Gustin, along with first-team All-WCC sophomore guard Nani Falatea, will be a solid core for Coach Whiting in 2023-24. Junior guard Kaylee Smiler, sophomore guard Arielle Mackey-Williams, sophomore forwards Emma Calvert and Rose Bubakar and freshman guard Amanda Barcello all benefited from their first playing time as starters or main contributors.

That group is going to receive a big boost from the 2023 recruiting class, which includes four players who previously won Gatorade Player of the Year honors in their respective states: Amber’s daughter Amari (Idaho), Lone Peak’s Kailey Woolston (Utah), Ali’a Matavao (Nevada) and Oregon transfer Jennah Isai (Arizona). Coach Whiting will also bring in two players with international experience in freshmen posts Marina Mata (Spain) and Jana Sallman (Egypt).

Amari Whiting, who suffered an ACL injury last summer, missed her senior season but is already enrolled at BYU and working with the team’s trainers as she makes progress on her recovery. Isai and 5-10 junior college transfer Ashala Moseberry are also enrolled and have been working out with the team since January.

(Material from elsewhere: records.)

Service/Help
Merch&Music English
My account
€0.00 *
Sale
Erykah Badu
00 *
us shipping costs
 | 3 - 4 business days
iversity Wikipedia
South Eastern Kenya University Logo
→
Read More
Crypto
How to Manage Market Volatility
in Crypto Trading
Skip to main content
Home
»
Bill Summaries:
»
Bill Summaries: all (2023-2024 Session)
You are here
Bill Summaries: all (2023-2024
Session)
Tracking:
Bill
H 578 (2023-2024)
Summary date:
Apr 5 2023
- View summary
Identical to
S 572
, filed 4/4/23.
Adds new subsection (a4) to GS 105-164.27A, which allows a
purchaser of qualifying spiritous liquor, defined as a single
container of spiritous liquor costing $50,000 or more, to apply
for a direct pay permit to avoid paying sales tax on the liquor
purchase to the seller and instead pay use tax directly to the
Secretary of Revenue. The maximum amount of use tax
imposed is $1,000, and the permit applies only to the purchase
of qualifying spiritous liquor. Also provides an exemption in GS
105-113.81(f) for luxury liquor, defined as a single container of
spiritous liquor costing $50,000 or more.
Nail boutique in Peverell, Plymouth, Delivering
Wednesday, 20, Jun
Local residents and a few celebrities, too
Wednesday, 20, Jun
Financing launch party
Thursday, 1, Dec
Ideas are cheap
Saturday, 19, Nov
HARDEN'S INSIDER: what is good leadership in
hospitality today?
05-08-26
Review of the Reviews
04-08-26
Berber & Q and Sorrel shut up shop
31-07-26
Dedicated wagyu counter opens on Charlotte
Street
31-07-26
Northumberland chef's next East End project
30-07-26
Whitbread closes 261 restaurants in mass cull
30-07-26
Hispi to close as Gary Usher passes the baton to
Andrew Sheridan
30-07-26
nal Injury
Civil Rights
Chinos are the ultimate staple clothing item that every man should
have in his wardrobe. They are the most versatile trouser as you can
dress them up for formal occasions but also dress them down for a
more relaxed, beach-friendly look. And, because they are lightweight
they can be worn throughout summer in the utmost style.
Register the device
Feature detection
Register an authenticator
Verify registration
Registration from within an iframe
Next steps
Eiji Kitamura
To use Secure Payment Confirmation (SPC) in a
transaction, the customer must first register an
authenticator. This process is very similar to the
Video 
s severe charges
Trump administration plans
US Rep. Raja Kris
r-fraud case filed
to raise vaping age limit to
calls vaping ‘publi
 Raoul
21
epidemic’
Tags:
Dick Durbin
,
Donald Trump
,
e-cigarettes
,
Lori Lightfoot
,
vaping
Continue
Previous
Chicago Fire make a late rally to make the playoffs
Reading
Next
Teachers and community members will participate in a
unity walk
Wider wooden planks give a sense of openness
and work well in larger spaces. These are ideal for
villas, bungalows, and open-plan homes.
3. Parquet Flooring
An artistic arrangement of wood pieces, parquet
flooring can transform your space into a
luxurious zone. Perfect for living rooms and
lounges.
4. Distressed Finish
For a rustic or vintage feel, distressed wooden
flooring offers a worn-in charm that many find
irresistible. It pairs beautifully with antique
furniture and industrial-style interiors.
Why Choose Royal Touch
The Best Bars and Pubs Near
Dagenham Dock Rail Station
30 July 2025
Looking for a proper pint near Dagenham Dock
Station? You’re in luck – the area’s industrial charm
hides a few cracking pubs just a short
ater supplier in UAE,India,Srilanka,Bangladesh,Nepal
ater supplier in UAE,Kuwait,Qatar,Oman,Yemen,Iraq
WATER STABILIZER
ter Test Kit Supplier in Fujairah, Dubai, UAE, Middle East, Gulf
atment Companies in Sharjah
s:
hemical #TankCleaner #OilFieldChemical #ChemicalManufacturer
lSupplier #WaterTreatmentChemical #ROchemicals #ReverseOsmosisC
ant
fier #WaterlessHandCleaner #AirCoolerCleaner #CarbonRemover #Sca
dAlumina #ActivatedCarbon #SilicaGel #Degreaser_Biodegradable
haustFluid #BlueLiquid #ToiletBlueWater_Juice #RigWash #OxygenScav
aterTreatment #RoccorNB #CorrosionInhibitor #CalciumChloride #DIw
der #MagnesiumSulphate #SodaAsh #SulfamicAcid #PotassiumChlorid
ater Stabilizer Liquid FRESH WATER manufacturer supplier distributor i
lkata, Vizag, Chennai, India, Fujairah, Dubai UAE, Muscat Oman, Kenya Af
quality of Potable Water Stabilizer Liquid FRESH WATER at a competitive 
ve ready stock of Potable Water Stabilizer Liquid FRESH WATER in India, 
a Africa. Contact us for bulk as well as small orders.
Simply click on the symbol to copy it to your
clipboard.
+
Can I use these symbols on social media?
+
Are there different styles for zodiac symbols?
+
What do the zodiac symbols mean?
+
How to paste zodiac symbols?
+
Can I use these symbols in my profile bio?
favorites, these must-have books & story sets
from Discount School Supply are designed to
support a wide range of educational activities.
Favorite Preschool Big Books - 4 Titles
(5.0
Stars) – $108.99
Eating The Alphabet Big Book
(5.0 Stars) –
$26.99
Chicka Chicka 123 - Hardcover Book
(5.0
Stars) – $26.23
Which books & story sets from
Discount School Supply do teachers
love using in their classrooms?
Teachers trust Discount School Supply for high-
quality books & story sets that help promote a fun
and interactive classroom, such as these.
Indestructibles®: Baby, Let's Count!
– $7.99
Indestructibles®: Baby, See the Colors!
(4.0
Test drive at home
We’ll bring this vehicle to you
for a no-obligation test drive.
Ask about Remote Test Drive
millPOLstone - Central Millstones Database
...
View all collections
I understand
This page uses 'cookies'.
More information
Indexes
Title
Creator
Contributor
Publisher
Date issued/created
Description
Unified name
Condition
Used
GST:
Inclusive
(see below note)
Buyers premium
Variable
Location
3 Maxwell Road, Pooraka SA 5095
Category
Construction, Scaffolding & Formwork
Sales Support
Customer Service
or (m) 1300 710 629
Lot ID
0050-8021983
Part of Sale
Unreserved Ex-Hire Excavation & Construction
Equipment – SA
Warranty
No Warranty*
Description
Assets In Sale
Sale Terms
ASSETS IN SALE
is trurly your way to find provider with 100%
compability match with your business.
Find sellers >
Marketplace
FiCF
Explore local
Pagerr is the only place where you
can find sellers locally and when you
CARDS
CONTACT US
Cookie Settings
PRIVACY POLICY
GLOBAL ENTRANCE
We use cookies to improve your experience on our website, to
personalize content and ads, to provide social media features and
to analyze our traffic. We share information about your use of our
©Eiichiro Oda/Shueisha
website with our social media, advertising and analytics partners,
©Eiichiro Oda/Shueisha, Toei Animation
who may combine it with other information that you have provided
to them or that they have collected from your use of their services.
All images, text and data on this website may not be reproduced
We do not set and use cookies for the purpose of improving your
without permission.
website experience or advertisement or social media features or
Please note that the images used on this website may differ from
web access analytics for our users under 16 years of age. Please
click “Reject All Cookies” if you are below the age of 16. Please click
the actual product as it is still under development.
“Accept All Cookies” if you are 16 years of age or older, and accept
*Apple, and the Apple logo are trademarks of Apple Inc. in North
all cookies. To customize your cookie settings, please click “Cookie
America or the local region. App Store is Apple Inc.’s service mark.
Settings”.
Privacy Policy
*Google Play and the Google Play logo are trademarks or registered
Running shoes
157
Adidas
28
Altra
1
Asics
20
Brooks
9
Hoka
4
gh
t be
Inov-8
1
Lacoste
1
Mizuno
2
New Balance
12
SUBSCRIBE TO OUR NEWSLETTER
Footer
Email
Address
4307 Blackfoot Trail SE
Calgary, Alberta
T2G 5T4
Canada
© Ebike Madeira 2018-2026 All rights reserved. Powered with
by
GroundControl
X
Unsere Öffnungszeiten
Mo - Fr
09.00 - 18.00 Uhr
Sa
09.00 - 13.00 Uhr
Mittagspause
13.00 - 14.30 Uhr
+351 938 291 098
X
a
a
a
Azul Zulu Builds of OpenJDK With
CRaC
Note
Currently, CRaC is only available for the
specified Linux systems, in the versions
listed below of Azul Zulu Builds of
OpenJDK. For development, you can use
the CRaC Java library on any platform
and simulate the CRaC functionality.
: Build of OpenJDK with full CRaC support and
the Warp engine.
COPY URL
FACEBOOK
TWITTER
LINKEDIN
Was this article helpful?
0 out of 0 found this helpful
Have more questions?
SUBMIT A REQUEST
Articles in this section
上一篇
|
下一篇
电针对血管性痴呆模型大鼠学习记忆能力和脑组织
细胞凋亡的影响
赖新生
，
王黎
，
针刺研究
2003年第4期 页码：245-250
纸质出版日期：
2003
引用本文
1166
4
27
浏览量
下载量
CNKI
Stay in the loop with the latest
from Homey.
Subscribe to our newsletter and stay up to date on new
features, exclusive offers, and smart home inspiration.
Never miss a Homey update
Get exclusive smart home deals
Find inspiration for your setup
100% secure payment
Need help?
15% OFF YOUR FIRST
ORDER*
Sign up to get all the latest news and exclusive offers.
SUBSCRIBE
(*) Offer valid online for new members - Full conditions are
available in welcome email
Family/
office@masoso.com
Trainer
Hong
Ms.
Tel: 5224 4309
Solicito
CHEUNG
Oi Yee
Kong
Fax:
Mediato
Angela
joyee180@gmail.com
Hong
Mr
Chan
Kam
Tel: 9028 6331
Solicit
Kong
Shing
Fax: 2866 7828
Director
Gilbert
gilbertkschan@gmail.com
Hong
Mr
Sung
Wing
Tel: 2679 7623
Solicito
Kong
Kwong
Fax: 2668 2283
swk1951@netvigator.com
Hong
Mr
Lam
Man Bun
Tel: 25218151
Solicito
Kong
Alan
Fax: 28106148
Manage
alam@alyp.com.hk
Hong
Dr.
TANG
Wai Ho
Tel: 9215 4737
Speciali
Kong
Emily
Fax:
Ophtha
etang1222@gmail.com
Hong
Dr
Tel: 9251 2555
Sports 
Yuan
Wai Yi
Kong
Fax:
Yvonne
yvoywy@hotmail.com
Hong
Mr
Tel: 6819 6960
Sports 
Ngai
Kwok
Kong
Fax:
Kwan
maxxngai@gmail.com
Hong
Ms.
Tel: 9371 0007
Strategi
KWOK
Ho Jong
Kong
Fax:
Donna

“It (team chemistry) is something we’re going to build on, for sure,” Coach Whiting said. “We were so young. We had no experience at first so now those excuses or whatever you call them won’t be there next year, because we aren’t going to be young and we will have that experience. So adding those pieces that are coming in, the freshmen and the transfers, they are going to enhance what we have. We’ve already had a couple of them here so the chemistry has been building this whole time. So it’s not like we’re putting five new people on the team.

“It will be fun to see what we can do together because we’ve been very strategic about who we’ve recruited and what pieces they can bring to the table. We had five starters (at the beginning of the season) who had never played any minutes together. So now we’ve been building from that and they will bring that back with them next year.”